Mumbai: Diwali has always been the time to flaunt bright ethnic chic, but this time don`t be surprised to find women in kurtis with tights; suits with western cuts and men in styled kurtas and jeans not necessarily in bright colours.
"People are looking for more Indo-western stuff, which is stylish at the same time. Kurtas and kurti that can be paired up with leggings are quite in demand. Fusion wear is what is selling the most," designer Abhishek Dutta told reporters.
Desginers keep the cuts and styles contemporary, while the basic outfit remains the same. People are avoiding lehenga cholis and are buying simple kurtas made with contemporary designs or teaming half shirt or half kurta with long skirts or wear salwar-kameez with western cuts.
Men too are experimenting - instead of normal kurta-pyjama, they are opting for bandh galas with jodhpurs or teaming stylised kurtas with jeans.
Kunal Rawal, who designed clothes for the male cast in the movie ‘Aisha’ and specializes in designing male wardrobes, revealed that even men are more keen on Indian clothes with a contemporary touch.
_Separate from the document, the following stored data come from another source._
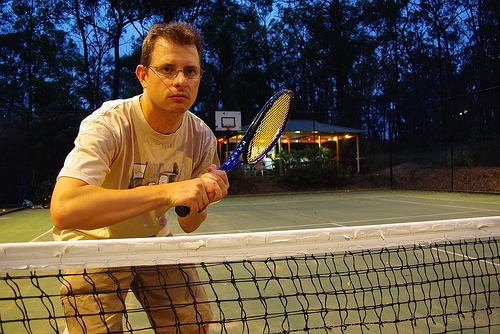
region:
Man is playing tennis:
[30, 19, 330, 231]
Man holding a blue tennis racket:
[217, 88, 332, 211]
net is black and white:
[290, 257, 479, 331]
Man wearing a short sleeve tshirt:
[50, 93, 247, 245]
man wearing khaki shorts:
[43, 260, 222, 325]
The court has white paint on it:
[287, 190, 403, 243]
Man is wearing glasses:
[143, 55, 218, 92]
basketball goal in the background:
[205, 82, 264, 177]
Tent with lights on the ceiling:
[220, 98, 367, 170]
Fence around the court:
[368, 118, 493, 160]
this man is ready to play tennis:
[20, 9, 457, 333]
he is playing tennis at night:
[12, 4, 476, 213]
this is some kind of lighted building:
[206, 98, 374, 192]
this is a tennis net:
[3, 225, 499, 329]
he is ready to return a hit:
[116, 23, 304, 234]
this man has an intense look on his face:
[105, 1, 221, 116]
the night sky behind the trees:
[0, 5, 125, 94]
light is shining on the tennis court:
[15, 196, 484, 321]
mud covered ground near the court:
[390, 143, 495, 203]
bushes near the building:
[285, 151, 358, 195]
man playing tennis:
[37, 18, 278, 323]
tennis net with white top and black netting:
[0, 220, 499, 331]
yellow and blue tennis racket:
[175, 78, 297, 223]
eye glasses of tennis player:
[140, 59, 202, 79]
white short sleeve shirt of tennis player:
[45, 96, 224, 243]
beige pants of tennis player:
[52, 253, 214, 333]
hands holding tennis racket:
[174, 163, 231, 219]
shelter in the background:
[217, 108, 360, 184]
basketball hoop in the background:
[214, 107, 243, 186]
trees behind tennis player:
[10, 5, 497, 161]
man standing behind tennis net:
[37, 12, 299, 321]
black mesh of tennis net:
[0, 245, 491, 332]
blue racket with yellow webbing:
[174, 77, 308, 219]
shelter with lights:
[220, 104, 362, 181]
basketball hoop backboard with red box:
[214, 108, 244, 133]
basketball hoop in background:
[210, 104, 250, 193]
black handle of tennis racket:
[172, 194, 193, 219]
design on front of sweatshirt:
[122, 156, 189, 183]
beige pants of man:
[55, 255, 212, 332]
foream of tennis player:
[52, 177, 208, 224]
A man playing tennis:
[75, 15, 241, 222]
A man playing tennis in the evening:
[104, 18, 319, 213]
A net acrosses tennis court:
[44, 217, 475, 330]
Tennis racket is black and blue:
[220, 79, 298, 183]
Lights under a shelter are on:
[287, 122, 364, 163]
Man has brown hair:
[141, 17, 203, 116]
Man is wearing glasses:
[126, 12, 208, 123]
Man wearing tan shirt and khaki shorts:
[67, 83, 182, 318]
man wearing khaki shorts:
[115, 143, 245, 314]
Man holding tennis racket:
[114, 31, 341, 226]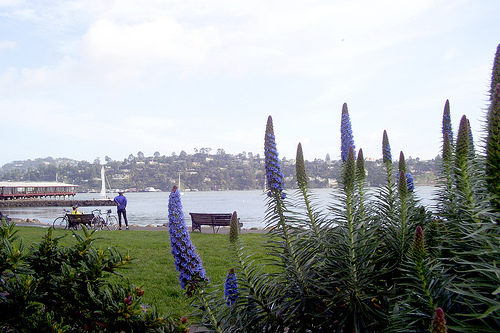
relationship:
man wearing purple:
[104, 171, 163, 280] [116, 199, 127, 205]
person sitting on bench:
[71, 205, 85, 227] [60, 209, 97, 229]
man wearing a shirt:
[113, 192, 130, 231] [112, 194, 129, 210]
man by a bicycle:
[113, 192, 130, 231] [87, 203, 122, 230]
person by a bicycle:
[70, 199, 82, 225] [48, 204, 73, 226]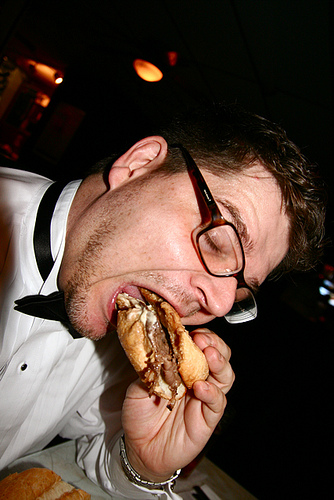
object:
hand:
[119, 325, 236, 481]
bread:
[0, 465, 75, 500]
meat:
[137, 303, 182, 389]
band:
[114, 432, 182, 491]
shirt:
[0, 164, 188, 500]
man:
[0, 109, 331, 500]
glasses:
[177, 146, 257, 326]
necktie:
[12, 177, 68, 328]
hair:
[177, 109, 326, 272]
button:
[19, 361, 28, 372]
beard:
[65, 178, 144, 343]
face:
[63, 134, 291, 342]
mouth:
[103, 275, 184, 330]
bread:
[113, 286, 210, 414]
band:
[31, 173, 85, 285]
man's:
[76, 121, 277, 354]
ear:
[107, 134, 167, 190]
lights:
[130, 53, 164, 84]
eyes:
[201, 223, 223, 256]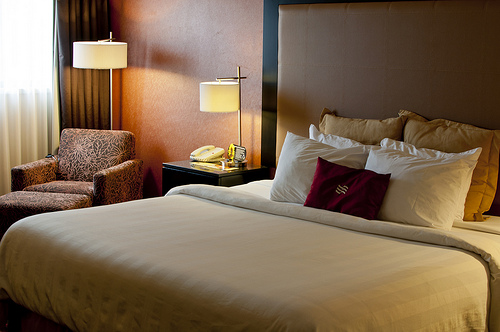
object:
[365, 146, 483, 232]
pillow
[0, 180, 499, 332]
bed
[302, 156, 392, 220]
pillow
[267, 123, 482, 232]
pillow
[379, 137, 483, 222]
pillow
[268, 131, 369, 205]
pillow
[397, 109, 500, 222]
pillow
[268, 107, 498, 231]
pillow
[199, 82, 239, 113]
lamp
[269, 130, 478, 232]
pillow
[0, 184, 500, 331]
blanket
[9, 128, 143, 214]
chair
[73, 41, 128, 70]
lamp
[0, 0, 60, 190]
curtains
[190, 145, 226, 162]
telephone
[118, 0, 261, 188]
wall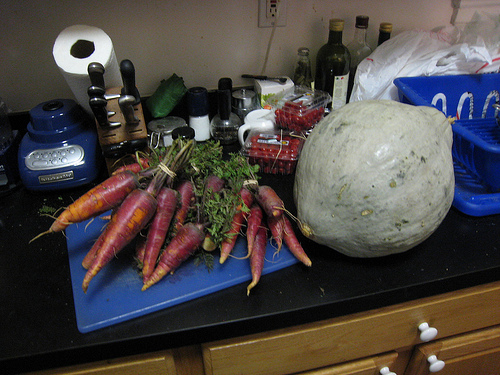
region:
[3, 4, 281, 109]
the wall is white.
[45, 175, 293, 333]
The cutting board is blue.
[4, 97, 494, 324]
The counter is black.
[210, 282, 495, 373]
The drawers are brown.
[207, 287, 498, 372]
the drawers are wooden.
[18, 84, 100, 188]
The blender is blue.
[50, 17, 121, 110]
the paper towel is white.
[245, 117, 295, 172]
The tomatoes are red.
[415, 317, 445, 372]
The knobs are white.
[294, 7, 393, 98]
The bottles are glass.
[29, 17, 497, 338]
a scene in a kitchen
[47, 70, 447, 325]
the countertop is black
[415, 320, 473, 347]
the drawer pull is white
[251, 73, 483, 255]
a large grey gourd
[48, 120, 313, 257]
the carrots are purple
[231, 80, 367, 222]
two packs of tomatoes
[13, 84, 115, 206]
the bottom of a blender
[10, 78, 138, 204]
the blender is blue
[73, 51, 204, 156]
there are five knives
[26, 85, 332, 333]
the cutting board is blue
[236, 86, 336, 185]
Two containers of tomatoes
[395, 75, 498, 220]
Plastic blue dish rack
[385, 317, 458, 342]
White knob on wooden drawer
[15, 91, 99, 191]
Blue blender base on counter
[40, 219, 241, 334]
Blue cutting board on counter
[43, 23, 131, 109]
Roll of paper towels near wall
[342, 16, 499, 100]
Plastic grocery bags behind dish racks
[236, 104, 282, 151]
white mug on counter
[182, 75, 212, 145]
Salt shaker with black top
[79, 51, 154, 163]
Five knifes in knife rack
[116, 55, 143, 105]
a black knife handle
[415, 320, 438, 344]
a white knob on the drawer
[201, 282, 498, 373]
a brown wooden door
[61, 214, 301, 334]
a blue cutting board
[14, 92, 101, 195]
the blue base of a blender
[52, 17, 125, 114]
a white roll of toilet paper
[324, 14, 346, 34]
a bottle cap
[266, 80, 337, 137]
a clear plastic container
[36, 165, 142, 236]
an orange and purple carrot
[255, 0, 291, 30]
an electrical socket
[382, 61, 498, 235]
The dish drainer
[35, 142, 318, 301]
The vegetables on the blue cutting board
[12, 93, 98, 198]
The base of the blue blender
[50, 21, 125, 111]
The roll of paper towels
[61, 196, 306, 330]
The blue cutting board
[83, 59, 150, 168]
The block of knives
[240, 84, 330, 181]
The boxes of cherry tomatoes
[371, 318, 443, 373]
The white handles on the cupboards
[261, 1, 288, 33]
The electrical outlet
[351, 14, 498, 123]
The white plastic bags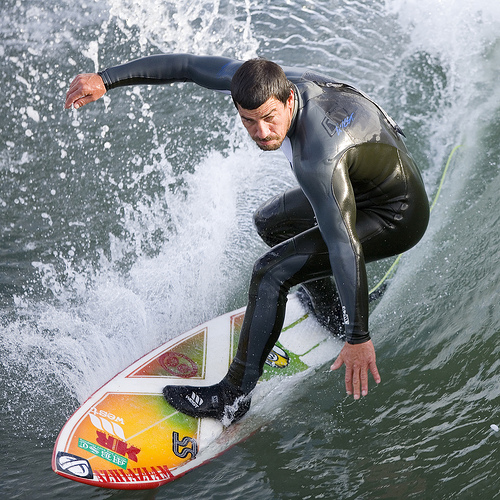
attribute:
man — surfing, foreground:
[56, 44, 439, 427]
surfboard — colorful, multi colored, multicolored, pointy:
[45, 291, 370, 495]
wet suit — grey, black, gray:
[100, 49, 436, 393]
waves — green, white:
[407, 8, 500, 374]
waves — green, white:
[1, 141, 239, 343]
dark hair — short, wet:
[222, 52, 298, 107]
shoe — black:
[160, 374, 257, 425]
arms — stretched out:
[56, 40, 392, 414]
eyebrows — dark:
[237, 106, 280, 124]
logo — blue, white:
[55, 450, 96, 483]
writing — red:
[92, 427, 175, 491]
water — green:
[284, 395, 499, 500]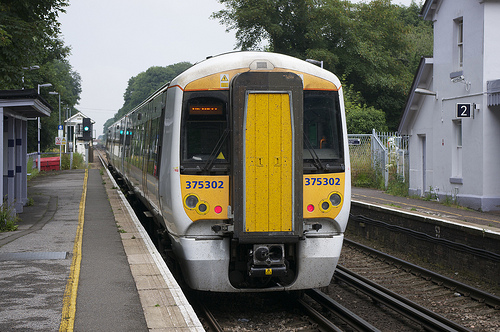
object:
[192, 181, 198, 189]
number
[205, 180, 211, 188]
number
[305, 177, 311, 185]
number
"What`s hot this season are contemporary designs without too much embellishments. Linens, cottons, silks are really in because people are going in for more simpler fabrics and very little embellishments. Kurtas, which are trendy with pockets and stylised as well as long shirts are quite famous," he said.
Experts have noticed a trend towards shift in colour - instead of dark, bright shades, lighter hues are hot.
"For the festive season, we are using lots of pastels," designer Anjalee Kapoor said.
Added Dutta: "The colour palette has also changed a little bit. It`s more of light pastels rather than bright hues now. Colours like an ivory or a beige are more preferred now."
Even men have opted for more subtle and subdued range of colours now.
"Vanila, rust and dull forest green are really liked by men. As Indians we like a little sheen on our clothes. These colours add that to the outfits. Also preferred are smart subtle details and nicely cut out silhouettes," said Rawal.
However, there are still few who believe that Diwali should be colourful and dealt with a splash of colours.
"Even though trends are changing, but when it`s about Diwali, people like colour and luxury. They opt for bright shades and rich fabrics. I have sold a lot of clothes in shades of purple, indigo blue and greens," revealed designer Sabina Singh.